Prager Pitaval

Hamburger Echo, 20. Mai 1963
Ein Pitaval ist eine Sammlung merkwürdiger Kriminalfälle. Die Slansky-Affäre nimmt ihren Platz darin ein. Zu ihr gehört auch die Absetzung des slowakischen Parteisekretärs Karol Bacilek, die ihrerseits nur eine Fortsetzung der Affäre Barak vom vergangenen Sommer zu sein scheint. Parteichef und Staatspräsident Novotny säubert, aber er gehört zu denen, die auch belastet sind.

Elf Jahre liegt der Prozeß gegen Slansky und Clementis nun zurück, wie die Säuberungwelle in allen Ostblockstaaten, der alle die Kommunisten zum Opfer fielen, die glaubten, auch ein Parteimitglied dürfe gelegentlich eigene Gedanken haben. Diesen Irrtum büßten sie mit ihrem Leben oder mit langen Freiheitsstrafen. Zu den aus eigenem Ermessen und mit Stalins Billigung beförderten Großinquisitoren gehörte wie Novotny auch Ulbricht, wie Bierut in Polen auch Rakosi in Ungarn...

Anders als in Polen und Ungarn haben die getreuen Gefolgsleute Stalins von ehedem sich in Prag und Ostberlin noch immer halten können. Wendig haben sie sich auf einen neuen Meister eingestellt; von Stalinisten umringt, selbst Stalinisten, wollen sie doch moderne Parteiführer nach Chruschtschows Bild sein.

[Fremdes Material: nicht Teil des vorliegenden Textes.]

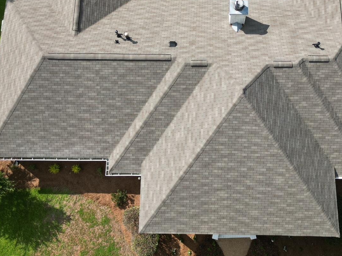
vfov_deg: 31.5
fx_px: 445
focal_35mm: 45
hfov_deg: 42.0
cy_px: 58
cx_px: 197
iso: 110
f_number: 1.7
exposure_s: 1/1600
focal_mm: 6.72
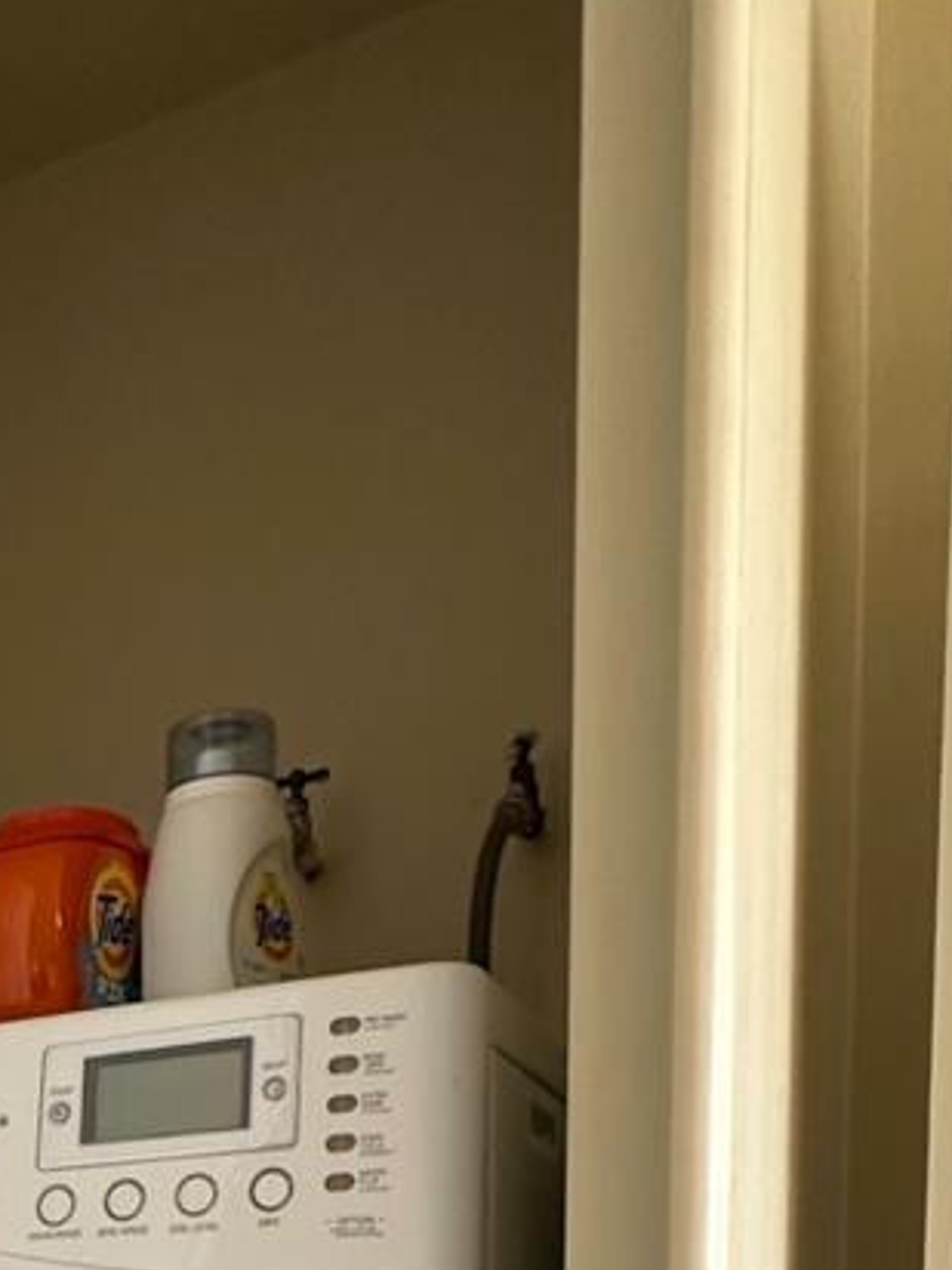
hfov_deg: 25.3
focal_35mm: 51
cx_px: -230
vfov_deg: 30.8
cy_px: 1581
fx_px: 1870
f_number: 2.2
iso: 200
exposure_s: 1/60
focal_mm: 2.22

Der pfiffige Blödian Schwejk verkaufte Promenadenmischungen als rassereine Pudel, wenn die verehrte Kundschaft es so wünschte; notfalls färbte er ein bißschen nach. Novotny nennt alte Stalinisten sozialistische Demokraten und umgekehrt, wenn es die Umstände erfordern, und der verehrte Kunde Chruschtschow scheint’s zufrieden zu sein; er reklamiert nicht.

Aber jüngere Parteiführer, denen die Slansky-Liquidierung nicht angekreidet werden kann, wollen die Wahrheit wissen; für sie ist sie eine Waffe, die man gegen Novotny wenden kann, wenn er im Wege steht. Sie ha1ten es weniger mit Hascheks Schwejk, sie denken eher an Kisch und seinen Drang zur Wahrheit; sie nennen einen Kriminalfall nicht einen "Auswuchs des Personenkultes", sie halten dem Scharfrichter die Waffe unter die Nase.

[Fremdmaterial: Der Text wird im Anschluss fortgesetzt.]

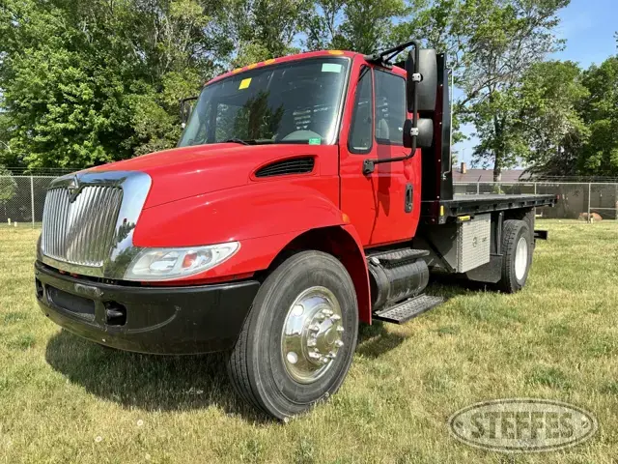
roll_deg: +0.0
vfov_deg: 56.8
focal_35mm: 24
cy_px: 232
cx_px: 309
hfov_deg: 71.6
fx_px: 428
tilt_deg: -4.1
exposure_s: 1/2967
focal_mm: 6.86
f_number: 1.78
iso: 80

Über kurz oder lang werden sie sich nicht mehr dadurch beschwichtigen lassen, daß Untergeordnete wie Barak und Bacilek gehen müssen, Novotny aber bleibt. Sie werden weiterforschen. Kann ihnen dann noch die Rolle verborgen bleiben, die In Ulbrichts Auftrag die Belastungszeugen aus der DDR gespielt haben, als Slansky und Clementis geopfert wurden?

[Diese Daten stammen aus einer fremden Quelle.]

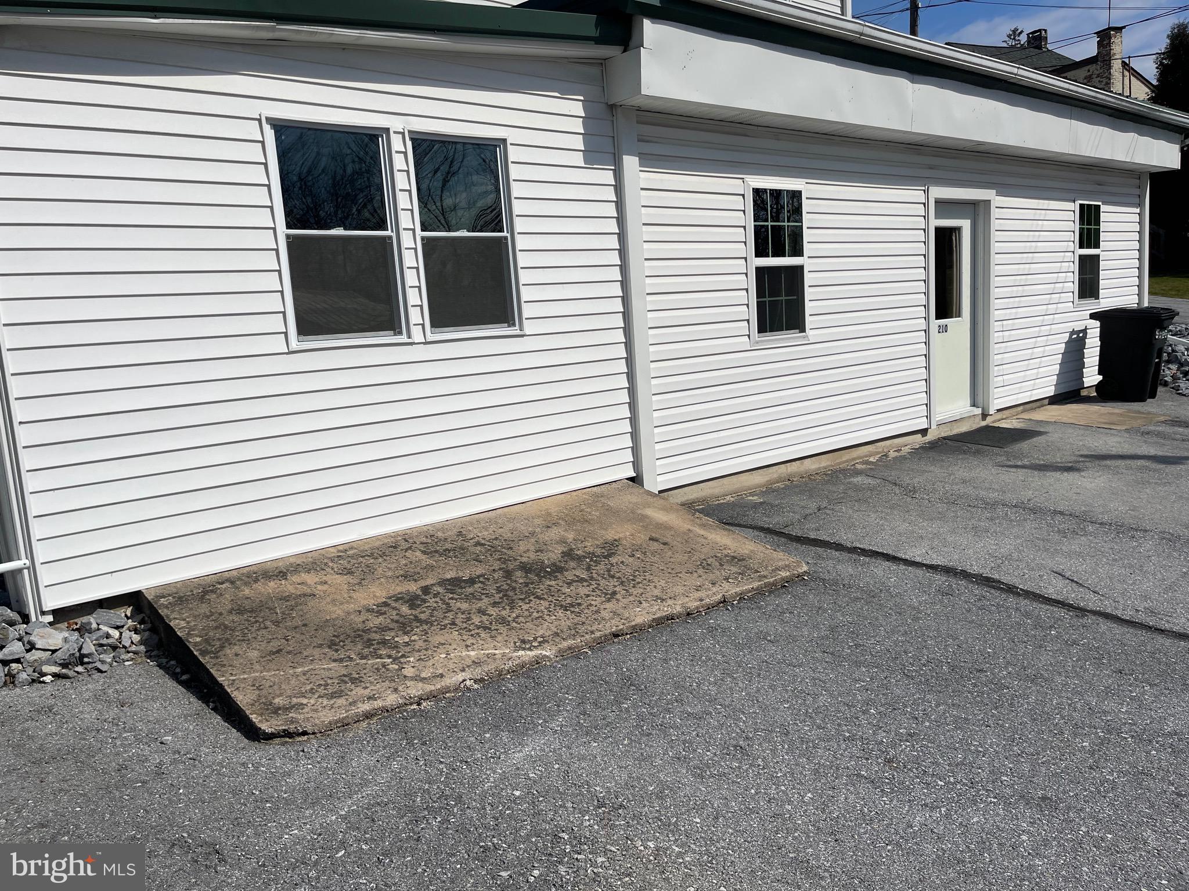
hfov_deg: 69.4
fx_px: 859
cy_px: 446
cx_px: 594
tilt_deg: -9.6
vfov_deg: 54.9
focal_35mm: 25
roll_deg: +4.0
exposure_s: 1/13514
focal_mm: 5.1
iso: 32
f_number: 1.6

Novotny und Ulbricht finden sich bedrängt; Ihnen bleibt es allein möglich, weiterhin den beflissenen Schwejk zu spielen. Wie lange wird die Generation der Kischs sich dadurch hinhalten lassen? Und: Hinter wem steht Chruschtschow, dem die Schwejks ihre Macht verdanken?

Der sowjetische Staatschef kann logischerweise nicht die Annäherung an Tito betreiben und zugleich die Richter über die "Titoisten" aus den Kominform-Jahren unterstützen.

Daß die DDR und die CSSR sich in die chinesische Fraktion des Weltkommunismus einreihen, ist aus vielerlei Gründen nicht sehr wahrscheinlich. Sie haben sich diesen Weg 1962 verbaut.